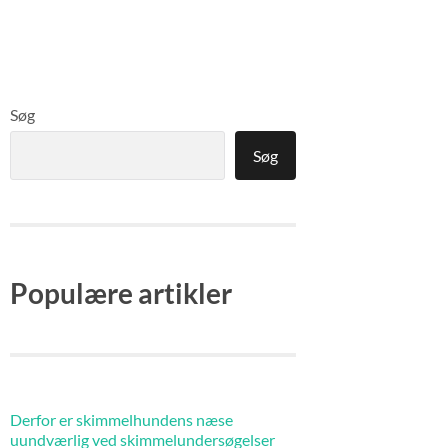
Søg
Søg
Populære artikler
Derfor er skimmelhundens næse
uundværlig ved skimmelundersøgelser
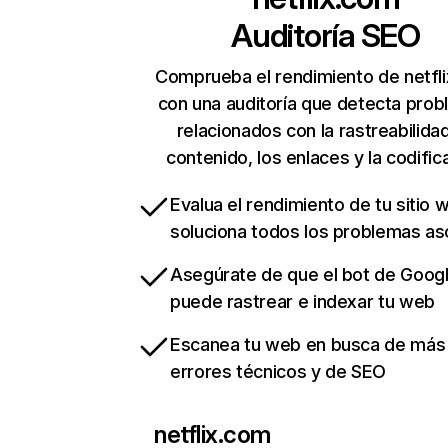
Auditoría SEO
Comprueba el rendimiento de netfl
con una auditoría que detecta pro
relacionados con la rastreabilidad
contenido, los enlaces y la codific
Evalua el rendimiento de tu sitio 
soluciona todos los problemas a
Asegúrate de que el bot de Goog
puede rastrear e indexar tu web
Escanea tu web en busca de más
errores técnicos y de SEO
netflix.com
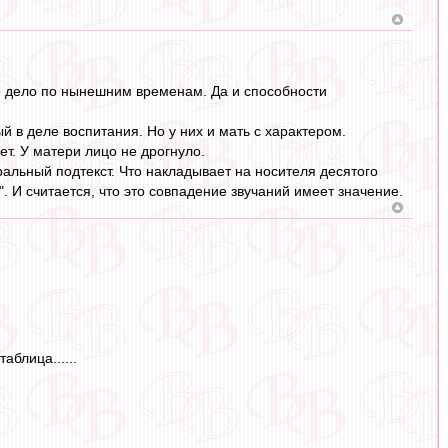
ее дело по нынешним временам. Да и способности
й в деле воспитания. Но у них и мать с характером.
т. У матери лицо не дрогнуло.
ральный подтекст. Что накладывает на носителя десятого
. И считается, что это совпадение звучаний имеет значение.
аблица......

---

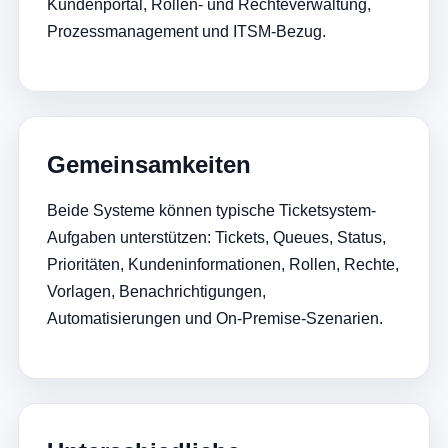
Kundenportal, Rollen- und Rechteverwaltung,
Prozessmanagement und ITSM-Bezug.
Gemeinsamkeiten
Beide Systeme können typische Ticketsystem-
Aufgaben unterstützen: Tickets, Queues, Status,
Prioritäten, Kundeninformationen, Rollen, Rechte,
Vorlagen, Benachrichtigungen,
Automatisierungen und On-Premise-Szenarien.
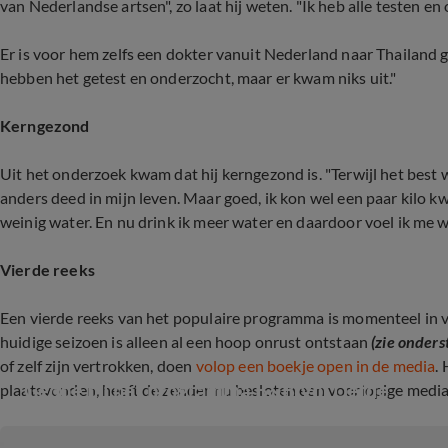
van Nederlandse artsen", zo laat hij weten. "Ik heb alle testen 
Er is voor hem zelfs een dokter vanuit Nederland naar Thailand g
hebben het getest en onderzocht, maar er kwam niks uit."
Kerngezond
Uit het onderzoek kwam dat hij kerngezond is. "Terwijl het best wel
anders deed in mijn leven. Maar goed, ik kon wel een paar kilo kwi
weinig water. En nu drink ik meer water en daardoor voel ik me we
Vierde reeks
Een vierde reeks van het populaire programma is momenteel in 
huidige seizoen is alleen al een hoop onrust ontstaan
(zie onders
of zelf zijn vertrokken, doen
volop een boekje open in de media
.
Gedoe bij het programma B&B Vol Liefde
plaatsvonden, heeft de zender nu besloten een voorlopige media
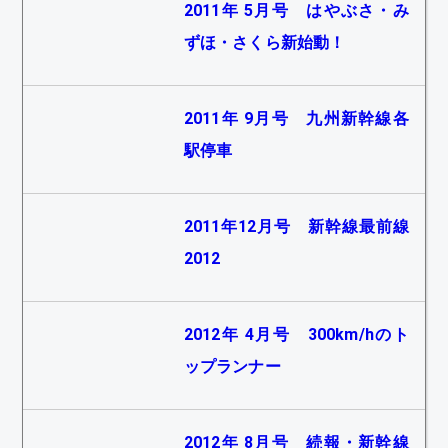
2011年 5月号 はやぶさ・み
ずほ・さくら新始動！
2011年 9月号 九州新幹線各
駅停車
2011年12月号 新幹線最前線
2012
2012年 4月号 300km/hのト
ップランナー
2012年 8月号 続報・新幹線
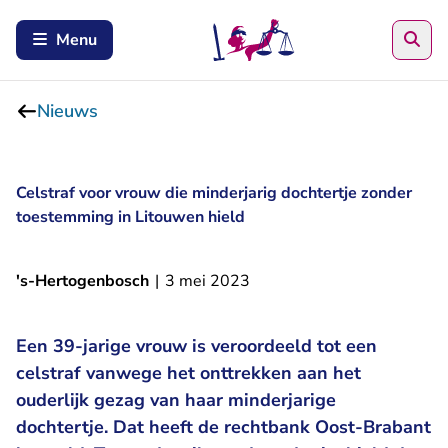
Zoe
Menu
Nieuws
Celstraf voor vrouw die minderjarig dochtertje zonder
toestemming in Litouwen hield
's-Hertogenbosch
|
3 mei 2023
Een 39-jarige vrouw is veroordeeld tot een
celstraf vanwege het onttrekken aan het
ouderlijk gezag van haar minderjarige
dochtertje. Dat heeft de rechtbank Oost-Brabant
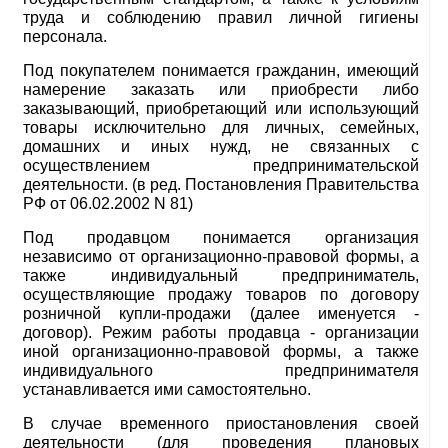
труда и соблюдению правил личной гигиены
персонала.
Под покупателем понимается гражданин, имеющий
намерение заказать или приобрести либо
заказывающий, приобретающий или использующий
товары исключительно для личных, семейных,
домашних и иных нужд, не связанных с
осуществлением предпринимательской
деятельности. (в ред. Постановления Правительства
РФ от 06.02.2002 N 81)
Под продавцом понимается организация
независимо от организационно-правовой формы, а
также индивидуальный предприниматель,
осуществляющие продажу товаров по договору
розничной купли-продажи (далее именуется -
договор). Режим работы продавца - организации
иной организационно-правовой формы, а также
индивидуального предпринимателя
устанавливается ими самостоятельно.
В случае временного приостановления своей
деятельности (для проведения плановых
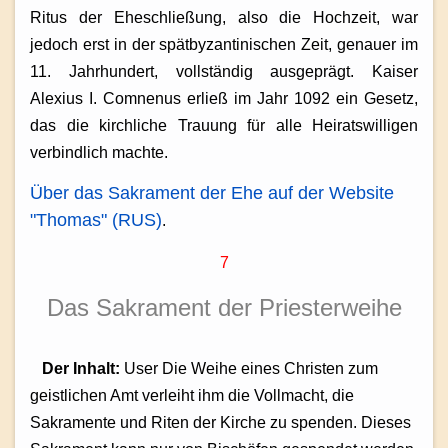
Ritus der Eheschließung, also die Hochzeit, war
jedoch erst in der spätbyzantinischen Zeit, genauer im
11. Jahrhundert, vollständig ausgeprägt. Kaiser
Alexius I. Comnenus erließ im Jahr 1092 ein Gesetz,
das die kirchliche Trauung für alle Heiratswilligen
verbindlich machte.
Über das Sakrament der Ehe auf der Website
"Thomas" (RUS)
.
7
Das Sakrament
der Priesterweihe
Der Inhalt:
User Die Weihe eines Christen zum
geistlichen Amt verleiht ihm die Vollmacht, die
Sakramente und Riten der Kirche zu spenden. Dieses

■ YOUR INSTRUCTIONS
Taking the material above, extract exactly and only the lines from the line with "jedoch erst in" to the line with "Sakramente und Riten", inclusive of both.

■ TASK SOLUTION
jedoch erst in der spätbyzantinischen Zeit, genauer im
11. Jahrhundert, vollständig ausgeprägt. Kaiser
Alexius I. Comnenus erließ im Jahr 1092 ein Gesetz,
das die kirchliche Trauung für alle Heiratswilligen
verbindlich machte.
Über das Sakrament der Ehe auf der Website
"Thomas" (RUS)
.
7
Das Sakrament
der Priesterweihe
Der Inhalt:
User Die Weihe eines Christen zum
geistlichen Amt verleiht ihm die Vollmacht, die
Sakramente und Riten der Kirche zu spenden. Dieses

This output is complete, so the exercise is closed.